Wissen und Gesundheit
24.03.2017

Bluttest soll Krebs früh erkennen

Mit Hilfe von Datenbanken werden DNA-Muster verglichen. Der Praxiseinsatz ist aber erst in einigen Jahren realistisch.

Krebs bereits sehr früh - bevor noch Symptome auftreten - zu erkennen ist eine der größten Zukunftshoffnungen in der Medizin. Forscher der University of California sind zuversichtlich, nun eine Möglichkeit dazu gefunden zu haben. Sie arbeiten an einem Bluttest, mit dem die Menge an in Blut zirkulierenden Tumorzellen bzw. bereits deren DNA festgestellt werden kann. Mit diesem "CancerLocator" benannten Test soll es mit Hilfe von Datenbanken und einem Computerprogramm möglich sein, den Krebs genau im Körper zu lokalisieren. Vorerst haben sich die Forscher auf drei Krebsarten - Brust-, Lungen- und Leberkrebs - fokussiert, schreiben sie in ihrer im Fachmagazin "Genome Biology" veröffentlichten Studie. In 80 Prozent der Fälle sei der Krebs in einem sehr frühen Stadium diagnostiziert worden.

Prototyp frühestens in einem Jahr

Das Team spricht schon jetzt von einem "Durchbruch". Sie hoffen, den ersten Prototyp des Tests in etwa einem Jahr fertiggestellt zu haben. In zwei bis drei Jahren könnte er dann tatsächlich klinisch zum Einsatz kommen. Vorerst ist allerdings noch Grundlagenforschung angesagt. Für eine genaue Analyse sind nämlich viele DNA-Proben notwendig. Für die Studie hatten die UCLA-Forscher 29 Patienten mit Leberkrebs, zwölf Lungenkrebs und fünf mit Brustkrebs untersucht.

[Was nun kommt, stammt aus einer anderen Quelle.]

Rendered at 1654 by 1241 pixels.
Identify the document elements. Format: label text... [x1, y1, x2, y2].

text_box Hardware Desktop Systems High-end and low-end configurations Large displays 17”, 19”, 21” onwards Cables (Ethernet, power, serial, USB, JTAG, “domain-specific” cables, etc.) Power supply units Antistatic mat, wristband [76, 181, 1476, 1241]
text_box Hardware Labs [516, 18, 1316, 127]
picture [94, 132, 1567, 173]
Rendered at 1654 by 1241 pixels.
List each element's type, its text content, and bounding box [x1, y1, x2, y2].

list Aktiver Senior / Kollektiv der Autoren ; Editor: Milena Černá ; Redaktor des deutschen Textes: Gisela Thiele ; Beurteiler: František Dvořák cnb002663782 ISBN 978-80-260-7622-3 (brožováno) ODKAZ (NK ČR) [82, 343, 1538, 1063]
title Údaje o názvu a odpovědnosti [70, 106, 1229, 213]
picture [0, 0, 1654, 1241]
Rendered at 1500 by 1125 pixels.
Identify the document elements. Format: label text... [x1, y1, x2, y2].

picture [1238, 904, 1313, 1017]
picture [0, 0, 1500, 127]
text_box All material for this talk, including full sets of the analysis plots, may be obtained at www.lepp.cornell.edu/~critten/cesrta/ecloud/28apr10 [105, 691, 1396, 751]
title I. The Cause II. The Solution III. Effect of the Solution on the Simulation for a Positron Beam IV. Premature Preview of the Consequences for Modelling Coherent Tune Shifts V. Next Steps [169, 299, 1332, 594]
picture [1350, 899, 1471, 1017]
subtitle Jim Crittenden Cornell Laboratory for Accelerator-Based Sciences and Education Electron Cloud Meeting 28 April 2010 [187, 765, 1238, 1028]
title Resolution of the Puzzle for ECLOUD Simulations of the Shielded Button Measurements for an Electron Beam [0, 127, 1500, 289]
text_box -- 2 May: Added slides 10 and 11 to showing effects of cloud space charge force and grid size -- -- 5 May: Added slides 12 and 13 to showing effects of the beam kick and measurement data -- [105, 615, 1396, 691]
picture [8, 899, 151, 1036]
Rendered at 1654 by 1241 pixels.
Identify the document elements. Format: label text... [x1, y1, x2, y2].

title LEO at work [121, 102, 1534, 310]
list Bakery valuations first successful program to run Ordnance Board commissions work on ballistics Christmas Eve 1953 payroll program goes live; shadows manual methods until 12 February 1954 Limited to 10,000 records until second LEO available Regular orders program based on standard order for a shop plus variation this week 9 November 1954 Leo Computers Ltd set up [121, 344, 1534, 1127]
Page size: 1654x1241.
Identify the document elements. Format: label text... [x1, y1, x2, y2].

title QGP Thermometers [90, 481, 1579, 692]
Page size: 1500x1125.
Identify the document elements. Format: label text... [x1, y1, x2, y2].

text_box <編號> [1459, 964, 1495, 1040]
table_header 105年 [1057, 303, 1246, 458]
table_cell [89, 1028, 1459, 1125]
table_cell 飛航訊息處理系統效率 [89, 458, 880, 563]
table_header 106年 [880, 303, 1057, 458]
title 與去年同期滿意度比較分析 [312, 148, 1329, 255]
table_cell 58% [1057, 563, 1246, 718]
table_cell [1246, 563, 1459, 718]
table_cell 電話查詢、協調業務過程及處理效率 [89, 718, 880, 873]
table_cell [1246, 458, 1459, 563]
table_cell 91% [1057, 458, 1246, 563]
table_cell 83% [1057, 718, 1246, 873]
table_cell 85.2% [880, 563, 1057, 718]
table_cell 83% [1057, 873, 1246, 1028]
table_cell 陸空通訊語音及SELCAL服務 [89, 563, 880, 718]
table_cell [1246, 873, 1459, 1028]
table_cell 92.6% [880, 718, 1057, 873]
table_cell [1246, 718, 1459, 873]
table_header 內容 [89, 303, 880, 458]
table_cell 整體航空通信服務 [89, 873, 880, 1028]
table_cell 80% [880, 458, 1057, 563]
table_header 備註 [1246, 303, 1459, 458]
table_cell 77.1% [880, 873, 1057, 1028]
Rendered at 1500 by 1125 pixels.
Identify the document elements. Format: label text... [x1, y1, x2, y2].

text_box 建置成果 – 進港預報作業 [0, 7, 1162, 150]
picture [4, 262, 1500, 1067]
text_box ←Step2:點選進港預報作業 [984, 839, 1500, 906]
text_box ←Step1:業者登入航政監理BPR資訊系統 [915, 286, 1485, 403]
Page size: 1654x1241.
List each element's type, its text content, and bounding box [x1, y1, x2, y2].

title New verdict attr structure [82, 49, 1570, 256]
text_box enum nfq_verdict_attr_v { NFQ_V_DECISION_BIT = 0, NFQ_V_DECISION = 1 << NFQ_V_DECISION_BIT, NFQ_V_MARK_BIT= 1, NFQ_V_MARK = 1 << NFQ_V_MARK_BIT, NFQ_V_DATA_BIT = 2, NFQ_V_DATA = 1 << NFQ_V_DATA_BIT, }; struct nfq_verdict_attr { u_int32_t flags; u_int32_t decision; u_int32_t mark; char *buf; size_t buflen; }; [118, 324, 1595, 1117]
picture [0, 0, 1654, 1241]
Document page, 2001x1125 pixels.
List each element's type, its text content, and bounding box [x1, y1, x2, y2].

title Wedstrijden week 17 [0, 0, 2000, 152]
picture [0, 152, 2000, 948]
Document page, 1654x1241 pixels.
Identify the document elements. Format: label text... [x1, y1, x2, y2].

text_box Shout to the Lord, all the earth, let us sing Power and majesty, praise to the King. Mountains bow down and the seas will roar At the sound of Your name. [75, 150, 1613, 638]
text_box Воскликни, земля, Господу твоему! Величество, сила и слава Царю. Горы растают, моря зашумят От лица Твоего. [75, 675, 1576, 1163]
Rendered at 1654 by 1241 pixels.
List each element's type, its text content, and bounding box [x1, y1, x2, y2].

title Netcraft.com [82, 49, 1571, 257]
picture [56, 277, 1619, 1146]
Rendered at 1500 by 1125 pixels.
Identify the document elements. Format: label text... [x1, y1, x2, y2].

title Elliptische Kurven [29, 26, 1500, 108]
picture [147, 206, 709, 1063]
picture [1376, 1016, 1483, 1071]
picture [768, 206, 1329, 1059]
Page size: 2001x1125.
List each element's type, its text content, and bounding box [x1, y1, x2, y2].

Große Hoffnung auf Bluttests

Bluttests sind schon länger im Fokus der Krebsforschung und weltweit wird daran intensiv geforscht. "Die im Blut zirkulierende DNA der Tumore wird schon jetzt genutzt um bei Therapie-Entscheidungen zu helfen", erklärt der Wiener Krebsspezialist Univ.-Prof. Christoph Zielinski von der MedUni Wien. "Es ist durchaus vorstellbar, dass so ein Test schon in früheren Stadien der Erkrankung einsetzbar ist, weil bestimmte Tumore bestimmte Eigenschaften haben, die man mit so einem Test erkennen könnte." Von einem breit angewandten und präventiv eingesetzten Bluttest ist man aber noch weit entfernt.

Der britische Krebs-Epidemiologe Paul Pharoah von der University of Cambridge erklärt im "Independent", es seien erst fundierte Screening-Methoden notwendig bevor derartige Tests angewendet werden können. Als Beispiel nennt er Bauchspeicheldrüsenkrebs. Um diesen zu erkennen, noch bevor Symptome auftreten, sei es nötig, im Vorfeld Tests mit hunderten und tausenden Menschen über Jahre zu machen.